Review Price free/subscription

Belkin was one of the first networking vendors to deliver a router that supported the draft 802.11n wireless standard and yet it’s only now that it has launched a version that incorporates an ADSL modem. If it’s style you’re after then the N1 Wireless Modem Router has what it takes, as this sleek slab of plastic has a highly polished black top panel. Its row of bright blue status indicators have a lot more to say than the average wireless router.

The triplet of non-removable aerials indicates MIMO is in action for wireless operations but there’s not much to see at the back, though, as you have the standard set of four switched Fast Ethernet ports, an ADSL 2/2+ modem port and a unit reset button. Belkin is so proud of the router’s status indicators that it has submitted a patent for them. Instead of boring little dots you get a backlit graphic for each function which shows clearly what the router is doing. When you apply power the icons flash to show progress of the boot-up phase and modem connection status and if any problems are detected the relevant icon turns orange.



Belkin’s installation routine veers from the norm so don’t try and plug it in and access it immediately with a web browser as you won’t get anywhere. You need to run the CD-ROM based setup utility first which will search for the router and request your ISP details, set up the wireless access point and reboot the unit ready for use. This process changes the router’s default IP address to the one listed in the manual and sets up the DHCP server to provide addresses in the same range. The setup routine only take few minutes to run after which you can then access the web browser management interface.

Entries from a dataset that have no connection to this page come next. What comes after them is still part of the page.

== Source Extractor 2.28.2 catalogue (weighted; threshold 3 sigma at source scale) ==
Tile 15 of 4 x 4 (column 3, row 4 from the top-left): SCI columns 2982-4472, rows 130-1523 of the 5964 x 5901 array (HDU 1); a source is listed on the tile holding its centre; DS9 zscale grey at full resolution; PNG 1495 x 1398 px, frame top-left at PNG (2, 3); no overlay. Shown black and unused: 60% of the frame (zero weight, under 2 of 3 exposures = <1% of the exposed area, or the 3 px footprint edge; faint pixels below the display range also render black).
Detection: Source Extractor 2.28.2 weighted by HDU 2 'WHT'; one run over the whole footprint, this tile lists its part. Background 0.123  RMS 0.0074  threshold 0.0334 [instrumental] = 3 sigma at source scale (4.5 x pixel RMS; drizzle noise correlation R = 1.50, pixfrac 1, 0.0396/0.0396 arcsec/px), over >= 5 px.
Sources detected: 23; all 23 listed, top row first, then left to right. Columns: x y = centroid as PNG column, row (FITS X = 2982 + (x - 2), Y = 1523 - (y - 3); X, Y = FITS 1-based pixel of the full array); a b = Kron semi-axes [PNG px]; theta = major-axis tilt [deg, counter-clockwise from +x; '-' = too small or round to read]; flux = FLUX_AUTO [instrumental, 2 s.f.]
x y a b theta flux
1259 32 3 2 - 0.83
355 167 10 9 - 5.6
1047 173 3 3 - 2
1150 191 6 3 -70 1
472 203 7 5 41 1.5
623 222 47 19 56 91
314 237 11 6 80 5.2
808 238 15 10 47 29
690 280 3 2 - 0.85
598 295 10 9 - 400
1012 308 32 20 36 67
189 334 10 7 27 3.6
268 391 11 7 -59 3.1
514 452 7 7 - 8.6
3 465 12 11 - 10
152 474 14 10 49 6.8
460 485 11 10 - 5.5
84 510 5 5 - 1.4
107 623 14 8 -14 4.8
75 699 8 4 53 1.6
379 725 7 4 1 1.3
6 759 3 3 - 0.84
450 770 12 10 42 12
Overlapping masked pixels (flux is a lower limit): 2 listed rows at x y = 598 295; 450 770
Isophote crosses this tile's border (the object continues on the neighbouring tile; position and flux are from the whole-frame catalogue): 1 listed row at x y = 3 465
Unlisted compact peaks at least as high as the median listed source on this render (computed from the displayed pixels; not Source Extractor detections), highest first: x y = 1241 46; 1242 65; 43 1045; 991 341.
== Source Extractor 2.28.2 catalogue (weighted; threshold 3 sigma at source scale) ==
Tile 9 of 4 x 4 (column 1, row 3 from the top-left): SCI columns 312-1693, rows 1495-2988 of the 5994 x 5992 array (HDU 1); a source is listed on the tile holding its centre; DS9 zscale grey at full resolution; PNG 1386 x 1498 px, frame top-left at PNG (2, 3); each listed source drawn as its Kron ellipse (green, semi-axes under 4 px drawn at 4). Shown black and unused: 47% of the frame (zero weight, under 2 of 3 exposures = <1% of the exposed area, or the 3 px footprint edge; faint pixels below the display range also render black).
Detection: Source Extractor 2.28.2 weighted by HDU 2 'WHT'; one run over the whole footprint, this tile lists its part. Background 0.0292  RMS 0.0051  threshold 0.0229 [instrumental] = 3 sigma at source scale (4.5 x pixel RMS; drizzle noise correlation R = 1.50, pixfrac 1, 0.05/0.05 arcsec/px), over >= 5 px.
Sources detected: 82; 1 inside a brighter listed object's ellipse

It soon becomes apparent that despite the above average price the router is a little short on features. You get the standard NAT/SPI firewall, which you can enable or disable for whatever reason and create up to twenty virtual server entries for routing certain inbound traffic to specific systems identified by their IP address. A single system can be placed in a DMZ where it circumvents the firewall and you can stop the WAN port responding to Pings from the Internet. The client IP filter feature could be useful as it enables you to designate ranges of IP addresses on the LAN and restrict access to the Internet or particular services permanently or to a basic schedule.